Türk müziğinin önemli isimlerinden biri olan Edip Akbayram, 75 yaşında hayatını kaybetti. Çoklu organ yetmezliği nedeniyle 2 Mart 2025’te yaşamını yitiren usta sanatçı için Harbiye Cemal Reşit Rey Konser Salonu'nda saat 11:00'de bir veda töreni düzenleniyor. Törenin ardından cenazesi, Teşvikiye Camii’ndeki öğle namazının ardından Karacaahmet Mezarlığı'na defnedilecek.
Edip Akbayram kimdir?
29 Aralık 1950’de Gaziantep'te dünyaya gelen Edip Akbayram, henüz dokuz aylıkken çocuk felcine yakalanmıştı. Çocukluğundan itibaren müziğe olan tutkusu devam eden Akbayram, lise yıllarında kendi orkestralarını kurarak müziğe adım atmıştı. Akbayram’ın ilk plağı "Kendim Ettim Kendim Buldum"u lise yıllarında yapmış ve ardından müziğin zirvesine tırmanmıştı.
İstanbul’a geldikten sonra müzik kariyerine hız veren sanatçı, 1971’de Altın Mikrofon Yarışması'na katılarak birinci olmuş ve Anadolu pop müziğinin önemli isimlerinden biri haline gelmiştir. "Aldırma Gönül" ve "Eşkiya Dünyaya Hükümdar Olmaz" gibi parçalarla büyük başarılar yakalamıştır. Sanatçının müziği, toplumsal sorunlara duyarlı şarkılarla halkın sesi olmuştur.
“EDİP BÜYÜK SERVETLER BIRAKMADI AMA HALKIN GÖNLÜNDE ÖYLE BİR SERVET BIRAKTI”
Törende konuşan sanatçı Zülfü Livaneli, şunları söyledi:
“Edip’in de bir zamanlar söylediği gibi sanatçılar fiziken direniyorlar sanatlarıyla direniyorlar. Sanatlarıyla direniyorlar. O yüzden Edip Akbayram’ın direnişi bitmedi. Uzun yıllar Türkiye’nin varlığında direnişi devam edecek. Hepimiz biliyoruz ki hayatı boyunca dik durdu. Fakat bu Türkiye’de çok zor. Çünkü fırtınaya tutulmuş bir gemi gibi savrulurken sizin dik durmanız demek o dalgalarla mücadele etmeniz demek. Türkiye’de hayat sizi sürekli sınıyor. Sivil darbe oluyor buna karşı durmanız gerekiyor. Sivas’ta aydınlarımız yakılıyor, ona dik durmanız gerekiyor. Sürekli sınanıyorsunuz. O fırtınalı gemide Homeros’un destanındaki gibi kendinizi bir vicdan direğine bağlamanız gerekiyor. Edip belki ailesine çok büyük servetler bırakmadı ama halkın gönlünde öyle bir servet bıraktı ki bu hiçbir şeyle ölçülemez.”

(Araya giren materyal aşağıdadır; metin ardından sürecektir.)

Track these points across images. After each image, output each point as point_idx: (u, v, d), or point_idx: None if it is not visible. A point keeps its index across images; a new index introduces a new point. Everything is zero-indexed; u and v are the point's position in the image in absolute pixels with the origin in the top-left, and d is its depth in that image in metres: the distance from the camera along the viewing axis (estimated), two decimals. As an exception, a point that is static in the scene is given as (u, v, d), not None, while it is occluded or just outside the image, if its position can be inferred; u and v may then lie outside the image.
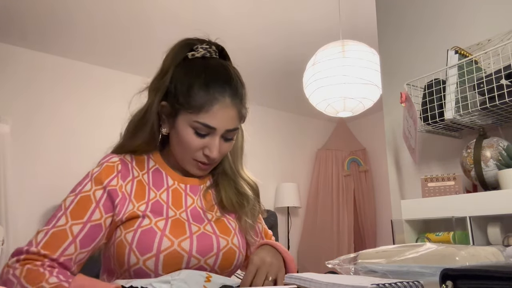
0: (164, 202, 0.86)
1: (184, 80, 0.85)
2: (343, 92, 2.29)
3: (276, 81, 3.76)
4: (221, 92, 0.83)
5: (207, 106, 0.82)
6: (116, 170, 0.85)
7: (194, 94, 0.83)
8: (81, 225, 0.78)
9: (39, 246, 0.75)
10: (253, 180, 0.99)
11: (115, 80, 3.50)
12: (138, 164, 0.90)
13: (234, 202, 0.93)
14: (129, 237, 0.79)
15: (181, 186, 0.91)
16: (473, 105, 1.25)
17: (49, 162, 3.11)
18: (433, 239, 1.20)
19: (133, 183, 0.85)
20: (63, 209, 0.80)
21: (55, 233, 0.77)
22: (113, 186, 0.82)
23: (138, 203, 0.83)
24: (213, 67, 0.87)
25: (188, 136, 0.84)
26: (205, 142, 0.85)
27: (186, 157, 0.88)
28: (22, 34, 2.94)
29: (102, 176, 0.83)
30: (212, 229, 0.87)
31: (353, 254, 0.77)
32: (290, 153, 4.48)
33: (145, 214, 0.82)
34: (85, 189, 0.81)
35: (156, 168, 0.91)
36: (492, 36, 1.43)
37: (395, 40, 1.84)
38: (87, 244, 0.78)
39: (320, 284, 0.54)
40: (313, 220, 4.34)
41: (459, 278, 0.51)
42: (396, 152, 1.75)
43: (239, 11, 2.72)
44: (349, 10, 2.66)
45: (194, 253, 0.81)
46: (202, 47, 0.89)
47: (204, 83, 0.83)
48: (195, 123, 0.83)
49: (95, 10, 2.68)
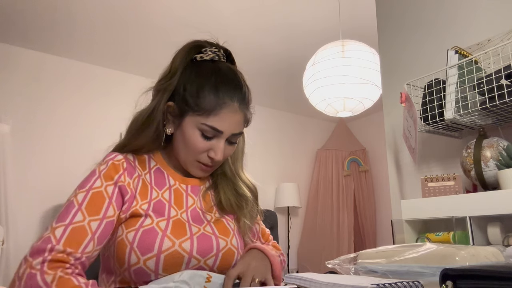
0: (166, 201, 0.86)
1: (193, 82, 0.85)
2: (343, 92, 2.29)
3: (276, 81, 3.76)
4: (231, 97, 0.85)
5: (217, 109, 0.83)
6: (122, 167, 0.84)
7: (204, 96, 0.83)
8: (98, 221, 0.76)
9: (61, 242, 0.71)
10: (252, 183, 0.99)
11: (116, 80, 3.51)
12: (140, 164, 0.90)
13: (233, 203, 0.94)
14: (130, 236, 0.79)
15: (182, 186, 0.91)
16: (473, 105, 1.25)
17: (49, 162, 3.11)
18: (433, 239, 1.20)
19: (138, 180, 0.86)
20: (77, 205, 0.77)
21: (75, 229, 0.73)
22: (122, 182, 0.82)
23: (141, 201, 0.83)
24: (223, 71, 0.88)
25: (194, 137, 0.85)
26: (211, 145, 0.86)
27: (190, 158, 0.88)
28: (23, 34, 2.94)
29: (111, 172, 0.82)
30: (212, 230, 0.87)
31: (353, 254, 0.77)
32: (290, 153, 4.48)
33: (148, 213, 0.82)
34: (96, 185, 0.80)
35: (157, 168, 0.92)
36: (492, 36, 1.43)
37: (395, 40, 1.84)
38: (102, 241, 0.77)
39: (320, 284, 0.54)
40: (313, 220, 4.34)
41: (459, 278, 0.51)
42: (396, 152, 1.75)
43: (239, 11, 2.72)
44: (349, 10, 2.66)
45: (195, 254, 0.82)
46: (211, 50, 0.90)
47: (214, 86, 0.84)
48: (203, 126, 0.84)
49: (96, 10, 2.68)
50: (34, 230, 2.98)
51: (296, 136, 4.58)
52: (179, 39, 0.95)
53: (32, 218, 2.98)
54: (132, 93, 0.93)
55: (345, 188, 4.40)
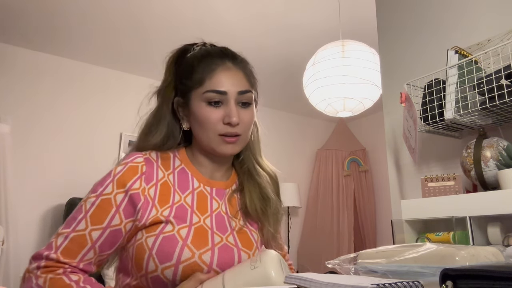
0: (188, 206, 0.84)
1: (186, 67, 0.88)
2: (343, 92, 2.29)
3: (276, 81, 3.76)
4: (220, 58, 0.87)
5: (210, 73, 0.84)
6: (140, 171, 0.82)
7: (195, 70, 0.85)
8: (101, 230, 0.77)
9: (59, 251, 0.75)
10: (273, 171, 1.01)
11: (116, 80, 3.50)
12: (164, 163, 0.87)
13: (258, 208, 0.91)
14: (150, 241, 0.78)
15: (206, 189, 0.89)
16: (473, 105, 1.25)
17: (49, 161, 3.11)
18: (433, 239, 1.20)
19: (156, 187, 0.83)
20: (84, 212, 0.78)
21: (75, 238, 0.76)
22: (135, 190, 0.80)
23: (161, 208, 0.81)
24: (209, 48, 0.91)
25: (203, 110, 0.84)
26: (222, 112, 0.84)
27: (210, 135, 0.85)
28: (22, 34, 2.94)
29: (125, 178, 0.80)
30: (235, 241, 0.85)
31: (353, 254, 0.77)
32: (290, 153, 4.48)
33: (169, 219, 0.80)
34: (107, 191, 0.79)
35: (182, 168, 0.89)
36: (492, 36, 1.43)
37: (395, 40, 1.84)
38: (106, 248, 0.78)
39: (320, 284, 0.54)
40: (313, 220, 4.34)
41: (459, 278, 0.51)
42: (396, 152, 1.75)
43: (239, 12, 2.72)
44: (349, 11, 2.66)
45: (214, 267, 0.79)
46: (198, 46, 0.93)
47: (202, 57, 0.87)
48: (205, 94, 0.84)
49: (96, 10, 2.67)
50: (34, 230, 2.98)
51: (296, 136, 4.58)
52: (179, 39, 0.96)
53: (32, 218, 2.98)
54: (131, 93, 0.94)
55: (345, 188, 4.40)
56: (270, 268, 0.69)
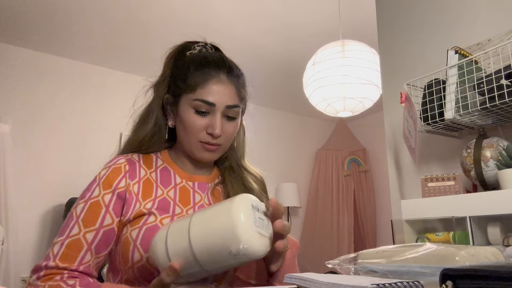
0: (171, 199, 0.86)
1: (182, 68, 0.89)
2: (343, 92, 2.29)
3: (276, 81, 3.76)
4: (216, 69, 0.87)
5: (203, 82, 0.85)
6: (124, 170, 0.85)
7: (190, 75, 0.87)
8: (94, 232, 0.79)
9: (57, 259, 0.76)
10: (258, 174, 1.00)
11: (115, 79, 3.51)
12: (146, 163, 0.90)
13: None
14: (134, 234, 0.79)
15: (189, 184, 0.91)
16: (473, 105, 1.25)
17: (49, 161, 3.11)
18: (433, 239, 1.20)
19: (139, 184, 0.86)
20: (75, 218, 0.80)
21: (70, 243, 0.77)
22: (121, 188, 0.83)
23: (144, 201, 0.83)
24: (208, 54, 0.92)
25: (190, 116, 0.86)
26: (208, 121, 0.86)
27: (192, 140, 0.87)
28: (22, 34, 2.94)
29: (111, 179, 0.83)
30: None
31: (353, 254, 0.77)
32: (290, 153, 4.48)
33: (151, 211, 0.82)
34: (94, 194, 0.82)
35: (164, 167, 0.92)
36: (492, 36, 1.43)
37: (395, 40, 1.84)
38: (102, 249, 0.80)
39: (320, 284, 0.54)
40: (313, 220, 4.34)
41: (459, 278, 0.51)
42: (396, 152, 1.75)
43: (239, 11, 2.72)
44: (349, 10, 2.66)
45: None
46: (199, 45, 0.94)
47: (200, 64, 0.88)
48: (194, 102, 0.85)
49: (96, 10, 2.67)
50: (34, 230, 2.98)
51: (296, 136, 4.58)
52: (178, 38, 0.96)
53: (32, 218, 2.98)
54: (131, 92, 0.94)
55: (345, 188, 4.40)
56: (239, 210, 0.62)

Edip Akbayram'ın duruşu...
Edip Akbayram, sanatını toplum için yapmış, şarkılarında emekçi insanların sorunlarına dikkat çekmiştir. Sanatını sadece estetik kaygılarla değil, toplumsal sorunları dile getiren bir araç olarak kullanmıştır. "Emek en yüce değerdir. Sanatçı günlük hayattan beslenen insandır," diyen Akbayram, şarkılarında işçilerin, emeklilerin ve üniversite öğrencilerinin sesi olmuştur.
Akbayram, müziğinde sadece eğlence değil, aynı zamanda toplumun sorunlarını da ele almış, "Sanat paylaşmaktır, doğruluktur, güzelliktir, umuttur" diyerek sanatın misyonunu tanımlamıştır. Ünlü sanatçı, yurtdışında konserler verirken dünyanın kirlenmesine ve çevresel sorunlara da değinmiş, "Biz öyle bir toplumduk ki düşene elimizi uzatıp kaldırırdık. Şimdi düşene tekme vuran bir toplum haline geldik," diyerek toplumsal değişimin olumsuz yönlerine dikkat çekmiştir.
Veda Mesajı
Edip Akbayram son röportajında, "Ülkemin güneşine kurban olurum," diyerek, yaşadığı ülkedeki güzelliklere duyduğu hayranlığı dile getirmişti. Sanatçının hayatı, halkın sorunlarıyla iç içe geçen bir müzikle şekillenmiş ve toplumsal bir misyon üstlenmiştir.